Improve rendering speed with ASpeed video
Rework the DRI rendering path to improve speed on ASpeed graphics:
- Find the first DRI device with at least one display. ASpeed devices often have an integrated graphics device as well, which has no outputs.
- The DRI device can be overridden with environment variable
FBWHIPTAIL_DRI_DEV
(mainly for testing), or disabled by setting it empty (to test the Linux FB path). - The Linux FB renderer can be forced into single-buffer mode by setting
FBWHIPTAIL_LINUXFB_SINGLE
nonempty (for testing). - Use a shadow buffer for the DRI renderer instead of double buffering. This is preferred rather than directly drawing into video memory, a single-pass bulk copy to video memory is much faster.
- Use AVX2 for the bulk copy when available (needed to exceed 10 FPS on ASpeed).

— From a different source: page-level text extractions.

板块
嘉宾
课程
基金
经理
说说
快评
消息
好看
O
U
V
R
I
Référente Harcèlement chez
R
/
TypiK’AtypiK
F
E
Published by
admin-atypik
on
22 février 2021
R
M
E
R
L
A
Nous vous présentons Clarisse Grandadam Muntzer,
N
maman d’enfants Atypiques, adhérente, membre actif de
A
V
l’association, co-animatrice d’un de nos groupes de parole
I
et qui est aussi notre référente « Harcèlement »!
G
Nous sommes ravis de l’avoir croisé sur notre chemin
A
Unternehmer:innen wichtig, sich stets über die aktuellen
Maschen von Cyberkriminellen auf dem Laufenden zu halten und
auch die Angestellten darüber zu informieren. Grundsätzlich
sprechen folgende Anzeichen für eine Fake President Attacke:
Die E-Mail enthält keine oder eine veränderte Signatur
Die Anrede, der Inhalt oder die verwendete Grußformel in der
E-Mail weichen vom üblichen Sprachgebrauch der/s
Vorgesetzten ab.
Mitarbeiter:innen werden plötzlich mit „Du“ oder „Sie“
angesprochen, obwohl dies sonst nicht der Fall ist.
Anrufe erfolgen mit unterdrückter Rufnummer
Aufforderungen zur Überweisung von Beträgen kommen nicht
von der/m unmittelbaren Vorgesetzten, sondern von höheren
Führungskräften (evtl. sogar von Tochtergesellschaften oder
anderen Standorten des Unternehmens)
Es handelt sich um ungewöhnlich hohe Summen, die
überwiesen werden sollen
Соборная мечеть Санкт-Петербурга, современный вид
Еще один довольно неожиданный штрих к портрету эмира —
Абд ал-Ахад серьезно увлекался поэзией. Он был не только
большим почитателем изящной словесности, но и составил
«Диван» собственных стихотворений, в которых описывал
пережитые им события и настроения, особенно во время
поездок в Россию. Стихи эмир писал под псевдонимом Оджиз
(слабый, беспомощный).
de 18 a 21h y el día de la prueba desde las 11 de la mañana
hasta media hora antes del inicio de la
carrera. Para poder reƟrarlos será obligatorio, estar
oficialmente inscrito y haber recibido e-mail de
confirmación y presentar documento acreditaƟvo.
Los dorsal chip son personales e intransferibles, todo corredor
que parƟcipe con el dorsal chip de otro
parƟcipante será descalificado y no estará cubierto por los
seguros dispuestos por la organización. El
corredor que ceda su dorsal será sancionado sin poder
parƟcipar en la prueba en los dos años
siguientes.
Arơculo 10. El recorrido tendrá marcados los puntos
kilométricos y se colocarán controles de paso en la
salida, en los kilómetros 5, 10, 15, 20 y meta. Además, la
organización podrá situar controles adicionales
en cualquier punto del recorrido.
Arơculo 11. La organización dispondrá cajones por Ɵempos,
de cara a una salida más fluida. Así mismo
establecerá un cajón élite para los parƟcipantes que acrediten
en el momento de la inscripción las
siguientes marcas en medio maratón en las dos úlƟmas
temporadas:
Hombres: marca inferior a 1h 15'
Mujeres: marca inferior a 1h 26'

- Additionally, superfluous keystrokes at the top/bottom of a menu are ignored without redrawing. Holding "down" to go to the bottom of a long menu no longer results in a long delay while the extra keystrokes are redrawn with no effect.
Before, ASpeed graphics got about 2-5 FPS, depending on the size of the menu, and there were long initial delays of about 1 second on the first two frames. With these improvements, it is now fast enough to keep up with keyboard repeats, >10 FPS on Aspeed.
This is also the rendering path used for i915. That was fast enough before (presumably because the framebuffer is in system memory), but this method is also as fast, so I did not keep two rendering paths. DRI drivers can indicate whether they prefer drawing in a shadow buffer or a backbuffer, and i915 does say it prefers a shadow buffer.